Department of Pediatrics, Duke University Medical Center, Durham, North Carolina, USA.
BMJ Qual Saf. 2018 Aug;27(8):593-599. doi: 10.1136/bmjqs-2017-007217. Epub 2018 Jan 23.
Universal protocol implementation can be challenging in low-income or middle-income countries, particularly when providers work together across language barriers. The aim of this quality improvement initiative was to test the implementation of a colour-coded universal protocol in a Guatemalan hospital staffed by US and Guatemalan providers.
From 2013 to 2016, a US and Guatemalan team implemented a universal protocol at a Guatemalan surgical centre for children undergoing general surgical or urologic procedures. The protocol was a two-step patient identification and documentation checklist, with the first step of all chart element verification in the preoperative area, after which a blue hat was placed on the patient as a visual cue that this was completed. The second step included checklist confirmation in the operating room prior to the procedure. We tested protocol implementation over three phases, identifying implementation barriers and modifying clinical workflow after each phase. We measured the error rate in documentation or other universal protocol steps at each phase and made modifications based on iterative analysis.

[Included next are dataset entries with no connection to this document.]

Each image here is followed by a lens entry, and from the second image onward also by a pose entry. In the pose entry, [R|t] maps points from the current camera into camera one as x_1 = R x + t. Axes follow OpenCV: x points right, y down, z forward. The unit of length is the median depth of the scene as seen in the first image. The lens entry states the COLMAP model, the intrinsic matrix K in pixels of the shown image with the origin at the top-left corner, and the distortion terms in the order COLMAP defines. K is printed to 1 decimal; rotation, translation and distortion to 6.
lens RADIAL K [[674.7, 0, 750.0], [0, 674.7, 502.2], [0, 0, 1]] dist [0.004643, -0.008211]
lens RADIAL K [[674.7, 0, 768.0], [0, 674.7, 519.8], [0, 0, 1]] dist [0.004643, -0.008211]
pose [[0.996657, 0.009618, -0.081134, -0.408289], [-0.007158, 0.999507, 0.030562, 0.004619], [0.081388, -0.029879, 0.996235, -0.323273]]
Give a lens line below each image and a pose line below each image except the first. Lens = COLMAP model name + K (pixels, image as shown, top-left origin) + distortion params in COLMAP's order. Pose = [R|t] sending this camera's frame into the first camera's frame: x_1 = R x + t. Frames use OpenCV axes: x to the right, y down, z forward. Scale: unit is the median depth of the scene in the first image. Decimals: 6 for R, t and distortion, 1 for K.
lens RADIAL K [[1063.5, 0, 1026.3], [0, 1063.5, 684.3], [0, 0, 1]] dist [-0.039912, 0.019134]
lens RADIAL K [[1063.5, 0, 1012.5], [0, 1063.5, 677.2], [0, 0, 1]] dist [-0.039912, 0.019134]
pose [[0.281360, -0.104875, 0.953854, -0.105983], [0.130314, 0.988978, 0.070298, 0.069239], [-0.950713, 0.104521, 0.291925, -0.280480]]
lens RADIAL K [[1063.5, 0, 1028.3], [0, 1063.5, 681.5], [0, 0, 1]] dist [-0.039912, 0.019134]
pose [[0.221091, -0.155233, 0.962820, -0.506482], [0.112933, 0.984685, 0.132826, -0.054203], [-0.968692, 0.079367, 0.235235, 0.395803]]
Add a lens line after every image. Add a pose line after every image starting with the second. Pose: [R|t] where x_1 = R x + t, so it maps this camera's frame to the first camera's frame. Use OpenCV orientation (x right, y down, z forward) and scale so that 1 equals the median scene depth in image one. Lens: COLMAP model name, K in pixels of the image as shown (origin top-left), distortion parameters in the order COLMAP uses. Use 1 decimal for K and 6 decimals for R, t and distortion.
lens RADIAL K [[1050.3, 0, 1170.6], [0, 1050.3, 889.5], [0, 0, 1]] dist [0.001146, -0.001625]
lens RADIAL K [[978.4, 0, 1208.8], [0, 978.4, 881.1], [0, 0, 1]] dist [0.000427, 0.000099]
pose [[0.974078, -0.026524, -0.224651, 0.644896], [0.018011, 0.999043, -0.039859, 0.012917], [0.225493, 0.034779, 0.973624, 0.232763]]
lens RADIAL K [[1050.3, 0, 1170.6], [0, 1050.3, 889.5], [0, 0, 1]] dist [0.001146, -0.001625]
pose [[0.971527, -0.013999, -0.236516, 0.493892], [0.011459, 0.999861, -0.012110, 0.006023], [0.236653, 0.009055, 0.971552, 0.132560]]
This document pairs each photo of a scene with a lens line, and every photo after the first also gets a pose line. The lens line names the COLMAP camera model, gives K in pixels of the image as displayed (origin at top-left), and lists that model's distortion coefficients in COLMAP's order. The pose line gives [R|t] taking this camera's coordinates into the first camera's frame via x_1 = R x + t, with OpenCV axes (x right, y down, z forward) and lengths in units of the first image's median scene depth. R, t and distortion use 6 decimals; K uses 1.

Over the course of programme implementation, we substantially decreased the rate of errors in documentation or other universal protocol elements. After the first phase, 30/51 patients (58.8%) had at least one error. By the third phase, only 2/43 patients (4.6%) had any errors. All errors were corrected prior to surgery with no adverse outcomes.
Care teams of providers from different countries pose potential challenges with patient safety. Implementation of a colour-coded universal protocol in this setting can prevent and reduce errors that could potentially lead to patient harm.
通用协议的实施在低收入或中等收入国家可能具有挑战性,特别是当医护人员跨越语言障碍共同工作时。本质量改进倡议的目的是测试在一家由美国和危地马拉医护人员提供服务的危地马拉医院中实施彩色通用协议的情况。
2013 年至 2016 年,一个美国和危地马拉团队在一家危地马拉儿童外科中心实施了通用协议,该中心为接受普通外科或泌尿科手术的儿童提供服务。该协议是一个两步式的患者身份识别和文件记录核对清单,第一步是在术前区域核对所有图表元素,之后在患者头上戴上蓝色帽子作为已完成的视觉提示。第二步包括在手术前在手术室核对清单。我们在三个阶段测试了协议的实施情况,在每个阶段都发现了实施障碍并修改了临床工作流程。我们在每个阶段都测量了文件记录或其他通用协议步骤的错误率,并根据迭代分析进行了修改。
在方案实施过程中,我们大大降低了文件记录或其他通用协议要素中的错误率。第一阶段后,51 名患者中有 30 名(58.8%)至少有一个错误。到第三阶段,只有 43 名患者中的 2 名(4.6%)有任何错误。所有错误都在手术前得到纠正,没有发生不良后果。
来自不同国家的医护人员的护理团队对患者安全构成潜在挑战。在这种情况下实施彩色通用协议可以预防和减少可能导致患者伤害的错误。